Foley's spin PhD's are cranking it out by the yard -- we should really be blaming alcohol, or the Catholic church clergy, or gay people. They want us to look at all those groups to diffuse the real points of abuse and a cover up. And when we indulge them, we make it possible for more abuse of power to occur, and more past abuse to be covered up.

People in Congress are apparently running away from the crisis at record speed. Make no mistake about this -- it is an election-year issue, with some Republicans running as fast as they can to put mileage between themselves and Foley. The same guys that protected him a few months ago are long gone in the tall grass these days.

Monday, October 02, 2006

Peregrine


I saw my first Peregrine Falcon about 20 years ago at a mountain fair in upstate New York on an early autumn late afternoon. It was misty and foggy from an earlier rain, as we stood at the base of a steep hill waiting for the falconer to arrive.

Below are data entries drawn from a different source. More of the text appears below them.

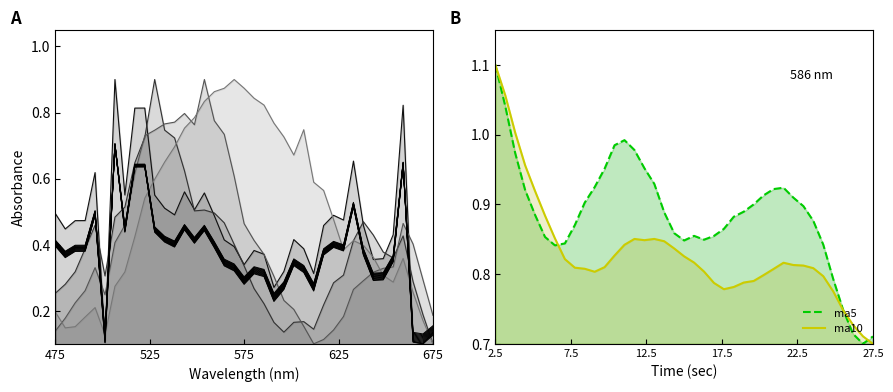

Where is ma10 nearest to the value 0?

27.5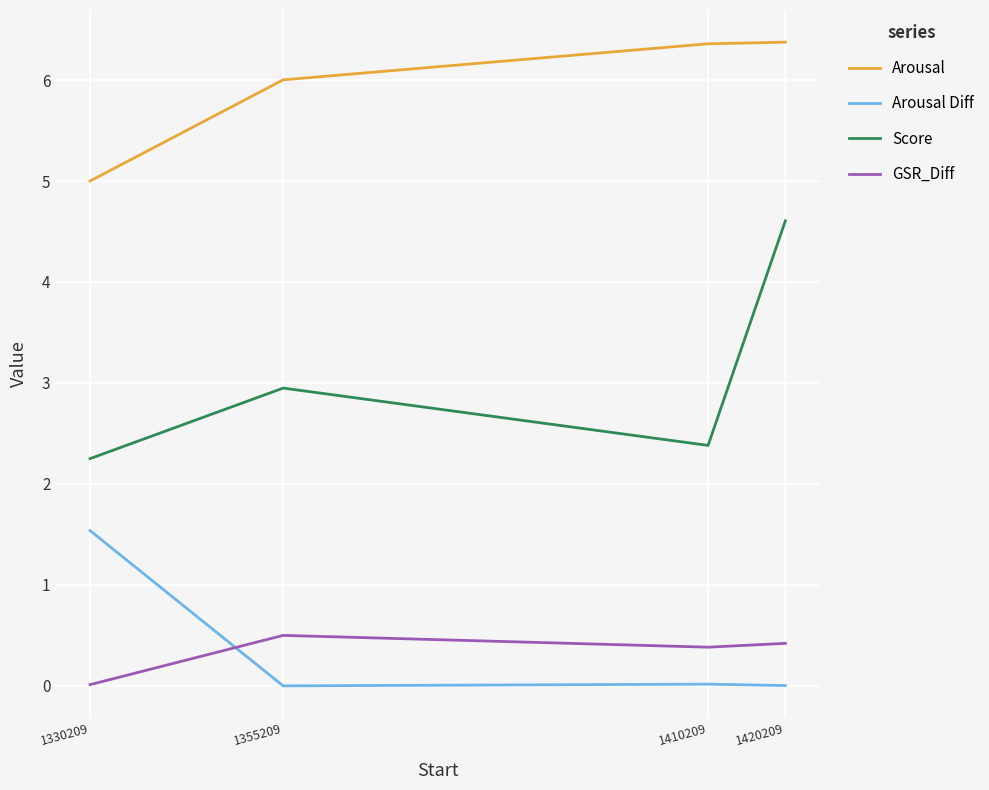

What are all the series names shown in the legend?

Arousal, Arousal Diff, Score, GSR_Diff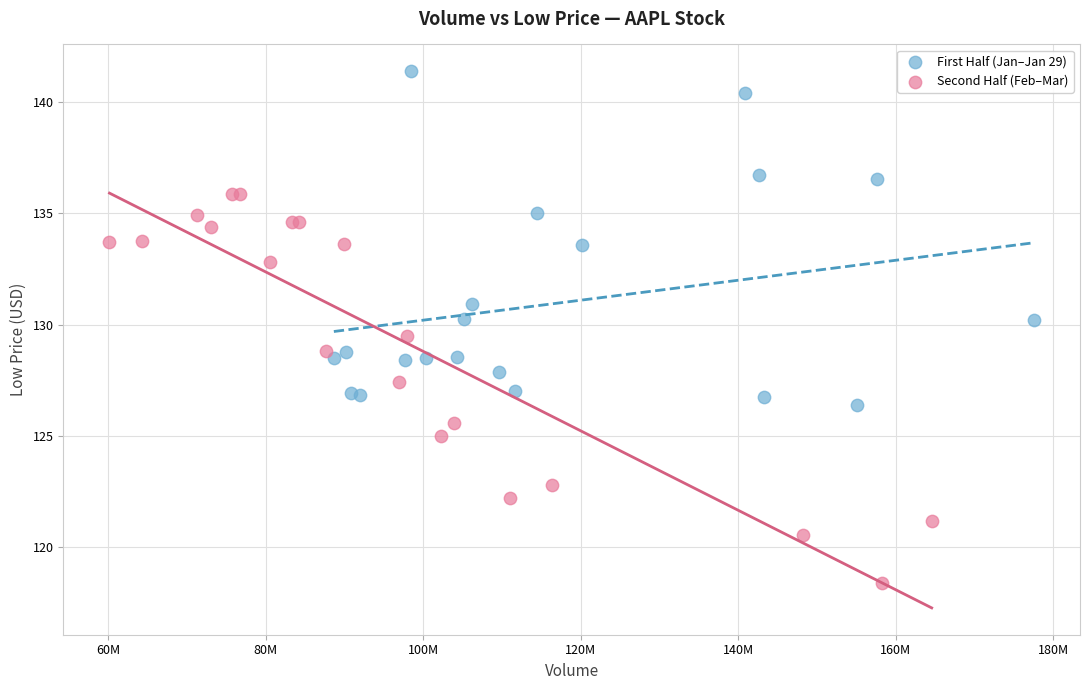

Which series contains the highest Y value?

First Half (Jan–Jan 29)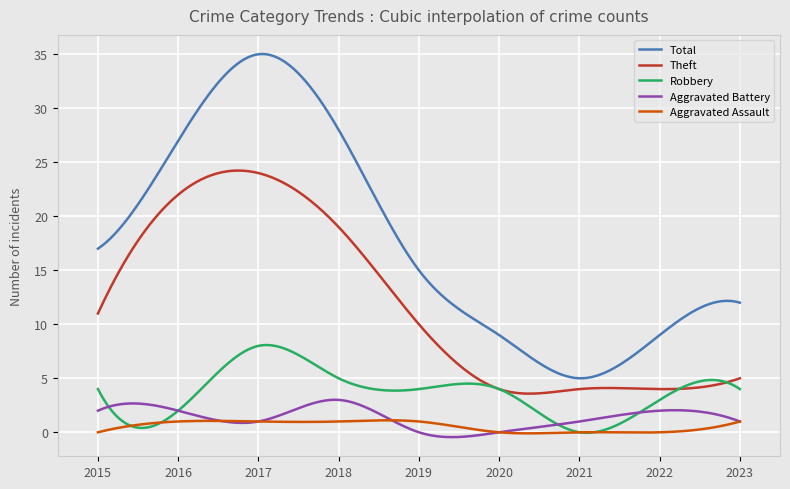

True or false: Total and Robbery cross at least once.

False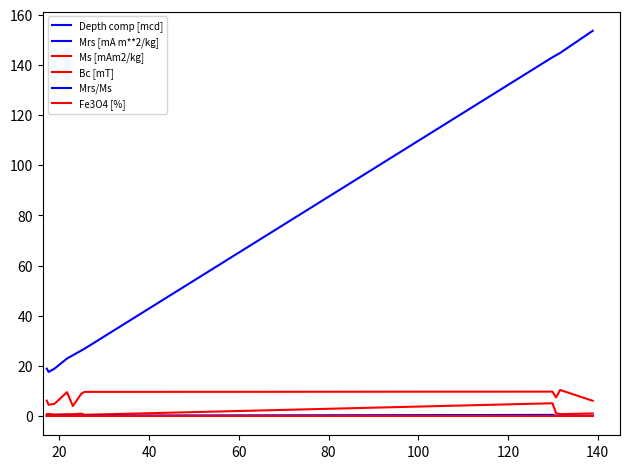

Reading left to right, extract all data points from this chart.

Depth comp [mcd]: 18.9	17.6	18.9	22.9	24.2	26.1	26.8	143.1	143.9	144.8	153.7
Mrs [mA m**2/kg]: 0.1	0.0	0.0	0.1	0.0	0.1	0.1	0.5	0.1	0.1	0.1
Ms [mAm2/kg]: 0.8	0.8	0.6	0.7	0.7	1.0	0.5	5.1	1.1	0.8	1.0
Bc [mT]: 6.1	4.5	4.9	9.5	4.0	8.9	9.6	9.7	7.4	10.4	6.1
Mrs/Ms: 0.1	0.0	0.1	0.1	0.0	0.1	0.1	0.1	0.1	0.1	0.1
Fe3O4 [%]: 0.0	0.0	0.0	0.0	0.0	0.0	0.0	0.0	0.0	0.0	0.0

Walking through the mist, as though it were staged precisely that way, came the falconer, with his falcon perched, hooded, on the massive glove that the falconer wore to portect his hand and wrist from the bird's talons. Peregrines are a bit less than two feet long, with a wingspan between three and four feet. The falconer explained that he would release the bird, and that the bird would most likely fly straight uphill, as Peregrines like swooping down on their prey and snatching it from mid-air.

True to his word, he unhooded and released the Peregrine, who flew straight up the steep hill beside us, far from view. The falconer then reached into his leather backpack and took out "the bait" which was a dead pigeon tied to a long leather cord.

He started to swing the bait in a circle above his head, making sure we all stood back. He asked us to be very quiet.

Out of the blue came the most unholy sound I may have ever heard - it was the attack-cry of the falcon as he swooped down the hill like a bullet, his wings folded back as he did a straight dive for the pigeon. It was a sound that must have escaped from everyone's nightmares.

Peregrins have been known to dive at speeds in excess of 200 miles per hour, and have special nasal adaptations that allow them to actually dive at that speed and breathe at the same time.

So through the mist was the slice of this piercing bird screm, a blur of motion, the sound of a "thud" as the bird hit the prey, a flash of feathers and it was over. The falcon was 10 meters away, eating.

The falconer yanked back the prey and made the bird hunt for it again, and then finally just let him have it.

And here I sit 20 years later remembering that moment frozen in time -- that moment of mist and bird and the scream of the hunt. It was bone-chilling. Bone-chilling not because it was a bird diving for a pigeon, but because somewhere in that misty, fog-drenched afternoon, something in that bird echoed something in us.

And no one really wants to hear that echo.